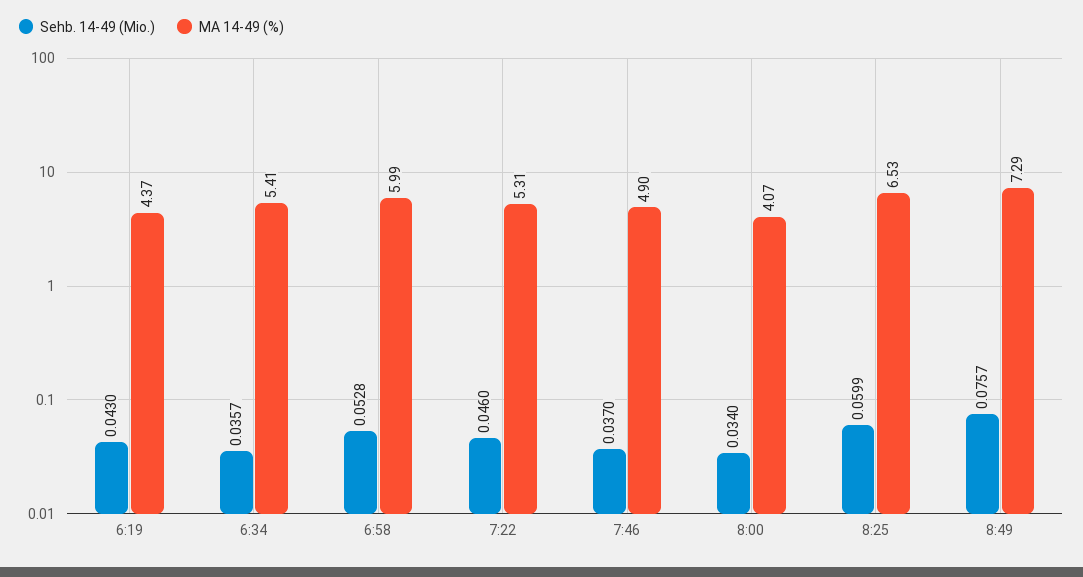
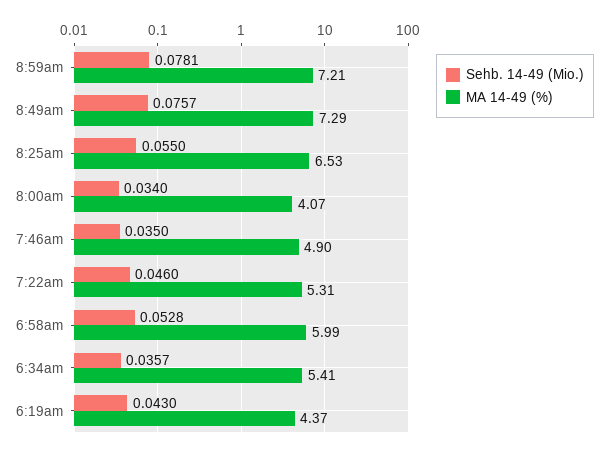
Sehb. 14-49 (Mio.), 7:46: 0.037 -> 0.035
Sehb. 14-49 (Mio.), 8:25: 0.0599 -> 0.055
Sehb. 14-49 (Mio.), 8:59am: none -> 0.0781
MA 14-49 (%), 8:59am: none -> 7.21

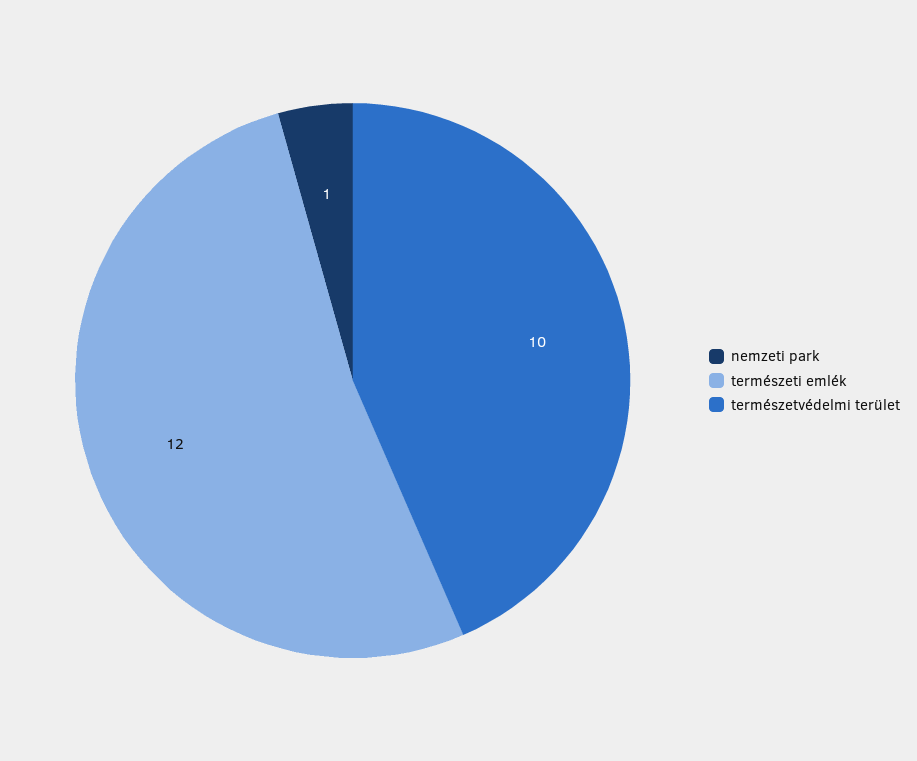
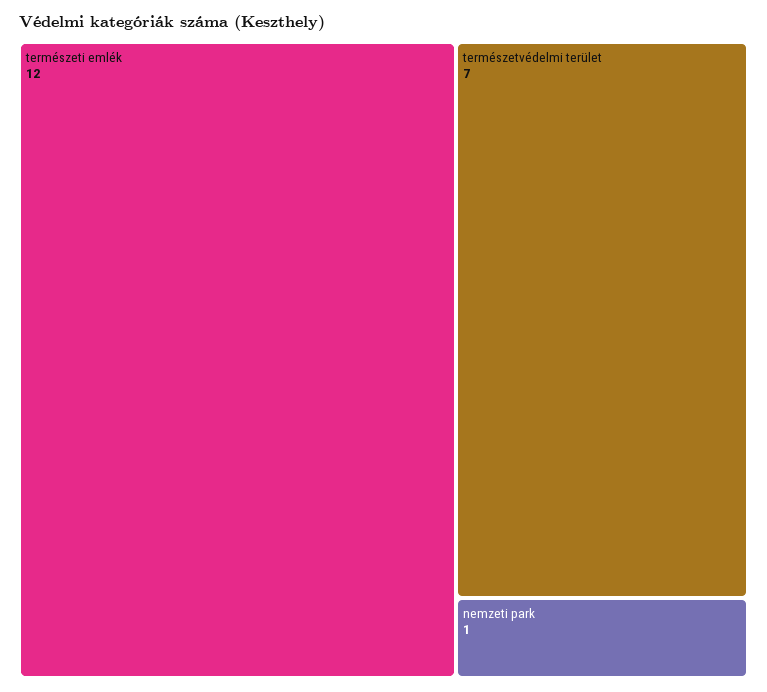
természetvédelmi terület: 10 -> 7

WHAT YOU NEED TO DO: Each line of the material that contains the string "Sehb" has to be copied out.

TASK RESPONSE:
Sehb. 14-49 (Mio.), 7:46: 0.037 -> 0.035
Sehb. 14-49 (Mio.), 8:25: 0.0599 -> 0.055
Sehb. 14-49 (Mio.), 8:59am: none -> 0.0781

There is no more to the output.